Biomaterials with SF were reported to have excellent mechanical properties.1,2,8,9 In Marsano et al’s9 study on blended regenerated cellulose-SF fibers, they found that a ratio of 75:25 had better mechanical properties with higher modulus compared with a pure cellulose control. Li et al,8 in their study on an SF/sodium alginate blend, reported similar results.

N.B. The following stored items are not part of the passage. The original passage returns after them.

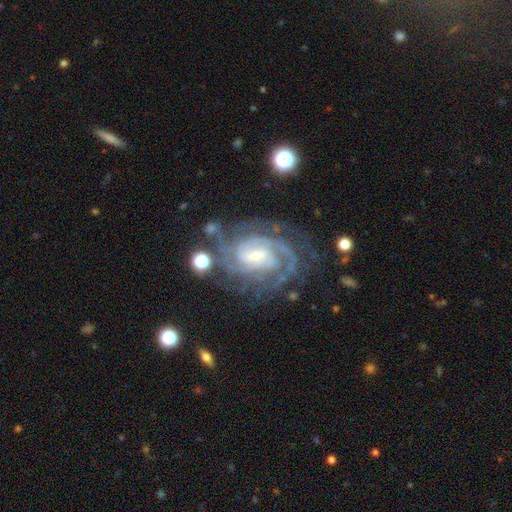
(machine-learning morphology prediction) Overall: featured or disk (91%). Edge-on disk: no (98%). Bar: weak (53%; no 24%). Spiral arms: yes (98%). Spiral arm count: 3 (26%; 2 22%). Spiral winding: tight (66%; medium 30%). Bulge size: small (65%; moderate 29%). Merging: none (70%).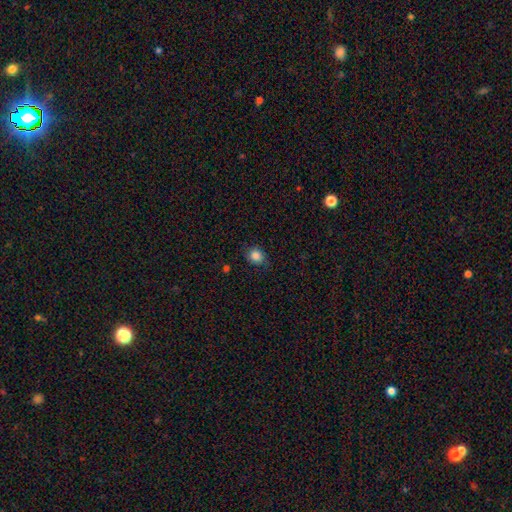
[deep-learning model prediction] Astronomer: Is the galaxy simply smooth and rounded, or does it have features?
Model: smooth — 84%.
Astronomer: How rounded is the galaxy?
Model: round — 68%.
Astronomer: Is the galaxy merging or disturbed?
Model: none — 77%.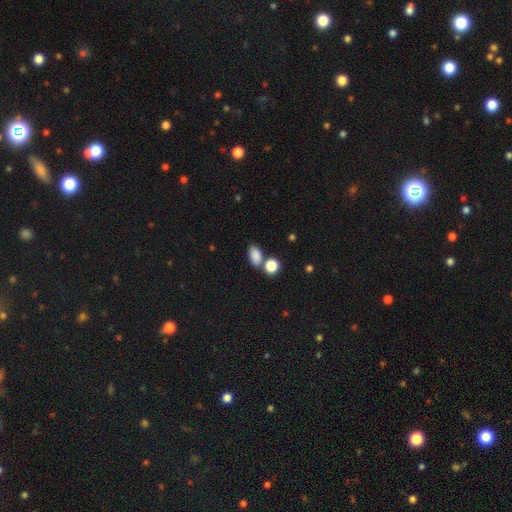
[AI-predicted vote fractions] smooth_or_featured: smooth (p=0.85) [alt: star or artifact p=0.09]
how_rounded: in between (p=0.86) [alt: round p=0.12]
merging: none (p=0.62) [alt: merger p=0.21]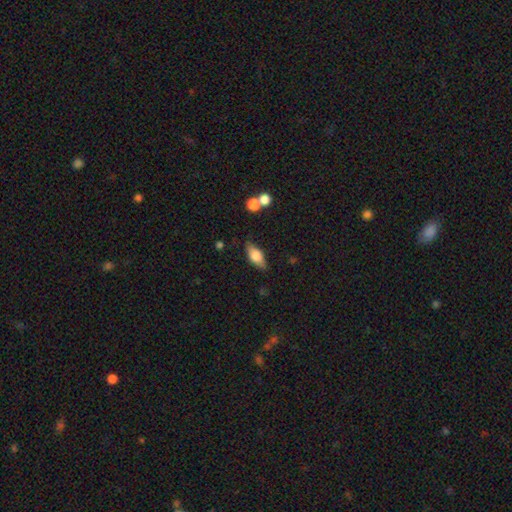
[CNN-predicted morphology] smooth_or_featured: smooth (p=0.69) [alt: featured or disk p=0.23]
how_rounded: in between (p=0.82) [alt: cigar-shaped p=0.14]
merging: none (p=0.81) [alt: minor disturbance p=0.13]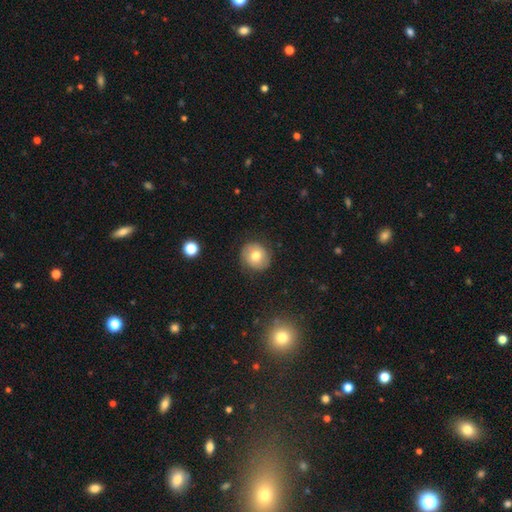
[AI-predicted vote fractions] Smooth or featured: smooth — 71% (featured or disk — 19%)
How rounded: round — 85% (in between — 14%)
Merging: none — 84% (minor disturbance — 11%)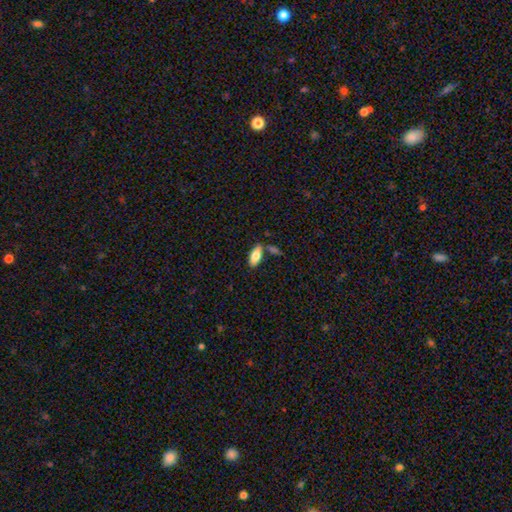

Song et al5 mentioned that SF blends have good biocompatibility but did not perform any formal investigation to support their statement. There were four articles that anecdotally described SF blended biomaterials as having controlled biodegradability1,2,5,8 and four that reported (also anecdotally) SF does not greatly induce immune response when used in vivo.2,5,10,11

Li et al8 reported that although SF with β-sheet form has better mechanical properties, random coil conformation increases hydrophilicity of SF-blended wound dressings. The water contact angles of their SF/sodium alginate–blended films were generally lower compared with their control film. However, water uptake capacity is also affected by the concentration of SF in the blend.12 Reduced reuptake ability was observed in a 50% SF blend1 because excess SF can affect the polymer surface structure.

Only one study reported the blood compatibility of SF-blend materials. Sakabe et al’s13 in vivo experiments using fibroin-coated sutures buried in animal connective tissue found that there was no evidence of thrombus formation at days 1 and 14 of their experiment. Li et al8 reported only supportive anecdotal opinions on the blood compatibility of SF biomaterials.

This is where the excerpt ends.